What you have to do → From the first line to the last, reproduce the data exactly.

Data shown →
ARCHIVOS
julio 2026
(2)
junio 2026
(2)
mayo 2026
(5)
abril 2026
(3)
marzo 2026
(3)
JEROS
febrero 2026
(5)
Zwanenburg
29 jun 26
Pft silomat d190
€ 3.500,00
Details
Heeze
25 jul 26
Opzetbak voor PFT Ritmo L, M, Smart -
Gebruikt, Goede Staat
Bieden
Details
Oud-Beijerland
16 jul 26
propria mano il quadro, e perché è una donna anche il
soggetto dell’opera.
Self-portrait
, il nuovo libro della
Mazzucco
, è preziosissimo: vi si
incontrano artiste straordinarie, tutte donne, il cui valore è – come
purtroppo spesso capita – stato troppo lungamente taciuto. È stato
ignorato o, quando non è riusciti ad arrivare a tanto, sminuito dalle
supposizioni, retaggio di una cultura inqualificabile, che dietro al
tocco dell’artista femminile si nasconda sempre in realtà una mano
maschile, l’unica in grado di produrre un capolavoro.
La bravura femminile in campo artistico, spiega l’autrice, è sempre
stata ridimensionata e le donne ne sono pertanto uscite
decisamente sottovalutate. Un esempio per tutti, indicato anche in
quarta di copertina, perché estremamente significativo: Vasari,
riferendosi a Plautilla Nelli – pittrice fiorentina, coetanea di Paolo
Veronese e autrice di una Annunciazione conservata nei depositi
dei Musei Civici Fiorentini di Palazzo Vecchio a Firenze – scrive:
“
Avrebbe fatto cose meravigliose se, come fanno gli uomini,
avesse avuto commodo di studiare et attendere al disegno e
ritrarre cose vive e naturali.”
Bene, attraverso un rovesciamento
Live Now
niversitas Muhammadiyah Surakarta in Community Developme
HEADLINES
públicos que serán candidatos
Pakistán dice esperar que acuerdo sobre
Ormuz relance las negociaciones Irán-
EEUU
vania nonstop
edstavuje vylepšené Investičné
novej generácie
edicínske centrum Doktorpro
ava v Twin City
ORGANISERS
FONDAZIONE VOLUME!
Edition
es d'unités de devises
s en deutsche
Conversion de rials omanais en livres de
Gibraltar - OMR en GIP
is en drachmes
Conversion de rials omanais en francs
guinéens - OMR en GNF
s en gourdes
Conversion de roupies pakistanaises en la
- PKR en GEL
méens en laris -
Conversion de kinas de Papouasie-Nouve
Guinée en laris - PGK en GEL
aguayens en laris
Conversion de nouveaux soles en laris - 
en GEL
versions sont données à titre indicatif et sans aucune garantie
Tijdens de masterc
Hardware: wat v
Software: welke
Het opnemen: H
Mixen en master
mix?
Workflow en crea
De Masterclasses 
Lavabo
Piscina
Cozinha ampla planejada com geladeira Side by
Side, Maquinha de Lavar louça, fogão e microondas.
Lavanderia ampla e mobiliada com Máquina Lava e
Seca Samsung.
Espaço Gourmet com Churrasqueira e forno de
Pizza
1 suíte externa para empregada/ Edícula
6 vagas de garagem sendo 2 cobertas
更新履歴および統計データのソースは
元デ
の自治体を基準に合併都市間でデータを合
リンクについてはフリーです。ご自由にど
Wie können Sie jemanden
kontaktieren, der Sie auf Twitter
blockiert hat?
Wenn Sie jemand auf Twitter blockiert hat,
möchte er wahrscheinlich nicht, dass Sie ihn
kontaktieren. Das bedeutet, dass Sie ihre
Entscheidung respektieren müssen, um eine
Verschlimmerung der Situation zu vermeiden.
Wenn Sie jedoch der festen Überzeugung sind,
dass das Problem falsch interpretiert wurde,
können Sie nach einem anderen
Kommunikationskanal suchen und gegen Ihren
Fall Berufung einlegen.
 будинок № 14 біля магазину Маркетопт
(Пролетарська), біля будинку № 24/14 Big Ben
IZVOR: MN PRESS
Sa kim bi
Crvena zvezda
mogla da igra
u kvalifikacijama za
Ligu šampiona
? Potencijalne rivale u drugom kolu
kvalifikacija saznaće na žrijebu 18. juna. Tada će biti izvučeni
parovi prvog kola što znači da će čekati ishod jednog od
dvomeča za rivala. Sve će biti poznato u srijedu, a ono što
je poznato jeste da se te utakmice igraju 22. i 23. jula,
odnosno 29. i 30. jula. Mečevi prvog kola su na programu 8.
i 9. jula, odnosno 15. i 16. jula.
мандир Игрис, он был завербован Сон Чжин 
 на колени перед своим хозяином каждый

Written response →
ARCHIVOS
julio 2026
(2)
junio 2026
(2)
mayo 2026
(5)
abril 2026
(3)
marzo 2026
(3)
JEROS
febrero 2026
(5)
Zwanenburg
29 jun 26
Pft silomat d190
€ 3.500,00
Details
Heeze
25 jul 26
Opzetbak voor PFT Ritmo L, M, Smart -
Gebruikt, Goede Staat
Bieden
Details
Oud-Beijerland
16 jul 26
propria mano il quadro, e perché è una donna anche il
soggetto dell’opera.
Self-portrait
, il nuovo libro della
Mazzucco
, è preziosissimo: vi si
incontrano artiste straordinarie, tutte donne, il cui valore è – come
purtroppo spesso capita – stato troppo lungamente taciuto. È stato
ignorato o, quando non è riusciti ad arrivare a tanto, sminuito dalle
supposizioni, retaggio di una cultura inqualificabile, che dietro al
tocco dell’artista femminile si nasconda sempre in realtà una mano
maschile, l’unica in grado di produrre un capolavoro.
La bravura femminile in campo artistico, spiega l’autrice, è sempre
stata ridimensionata e le donne ne sono pertanto uscite
decisamente sottovalutate. Un esempio per tutti, indicato anche in
quarta di copertina, perché estremamente significativo: Vasari,
riferendosi a Plautilla Nelli – pittrice fiorentina, coetanea di Paolo
Veronese e autrice di una Annunciazione conservata nei depositi
dei Musei Civici Fiorentini di Palazzo Vecchio a Firenze – scrive:
“
Avrebbe fatto cose meravigliose se, come fanno gli uomini,
avesse avuto commodo di studiare et attendere al disegno e
ritrarre cose vive e naturali.”
Bene, attraverso un rovesciamento
Live Now
niversitas Muhammadiyah Surakarta in Community Developme
HEADLINES
públicos que serán candidatos
Pakistán dice esperar que acuerdo sobre
Ormuz relance las negociaciones Irán-
EEUU
vania nonstop
edstavuje vylepšené Investičné
novej generácie
edicínske centrum Doktorpro
ava v Twin City
ORGANISERS
FONDAZIONE VOLUME!
Edition
es d'unités de devises
s en deutsche
Conversion de rials omanais en livres de
Gibraltar - OMR en GIP
is en drachmes
Conversion de rials omanais en francs
guinéens - OMR en GNF
s en gourdes
Conversion de roupies pakistanaises en la
- PKR en GEL
méens en laris -
Conversion de kinas de Papouasie-Nouve
Guinée en laris - PGK en GEL
aguayens en laris
Conversion de nouveaux soles en laris - 
en GEL
versions sont données à titre indicatif et sans aucune garantie
Tijdens de masterc
Hardware: wat v
Software: welke
Het opnemen: H
Mixen en master
mix?
Workflow en crea
De Masterclasses 
Lavabo
Piscina
Cozinha ampla planejada com geladeira Side by
Side, Maquinha de Lavar louça, fogão e microondas.
Lavanderia ampla e mobiliada com Máquina Lava e
Seca Samsung.
Espaço Gourmet com Churrasqueira e forno de
Pizza
1 suíte externa para empregada/ Edícula
6 vagas de garagem sendo 2 cobertas
更新履歴および統計データのソースは
元デ
の自治体を基準に合併都市間でデータを合
リンクについてはフリーです。ご自由にど
Wie können Sie jemanden
kontaktieren, der Sie auf Twitter
blockiert hat?
Wenn Sie jemand auf Twitter blockiert hat,
möchte er wahrscheinlich nicht, dass Sie ihn
kontaktieren. Das bedeutet, dass Sie ihre
Entscheidung respektieren müssen, um eine
Verschlimmerung der Situation zu vermeiden.
Wenn Sie jedoch der festen Überzeugung sind,
dass das Problem falsch interpretiert wurde,
können Sie nach einem anderen
Kommunikationskanal suchen und gegen Ihren
Fall Berufung einlegen.
 будинок № 14 біля магазину Маркетопт
(Пролетарська), біля будинку № 24/14 Big Ben
IZVOR: MN PRESS
Sa kim bi
Crvena zvezda
mogla da igra
u kvalifikacijama za
Ligu šampiona
? Potencijalne rivale u drugom kolu
kvalifikacija saznaće na žrijebu 18. juna. Tada će biti izvučeni
parovi prvog kola što znači da će čekati ishod jednog od
dvomeča za rivala. Sve će biti poznato u srijedu, a ono što
je poznato jeste da se te utakmice igraju 22. i 23. jula,
odnosno 29. i 30. jula. Mečevi prvog kola su na programu 8.
i 9. jula, odnosno 15. i 16. jula.
мандир Игрис, он был завербован Сон Чжин 
 на колени перед своим хозяином каждый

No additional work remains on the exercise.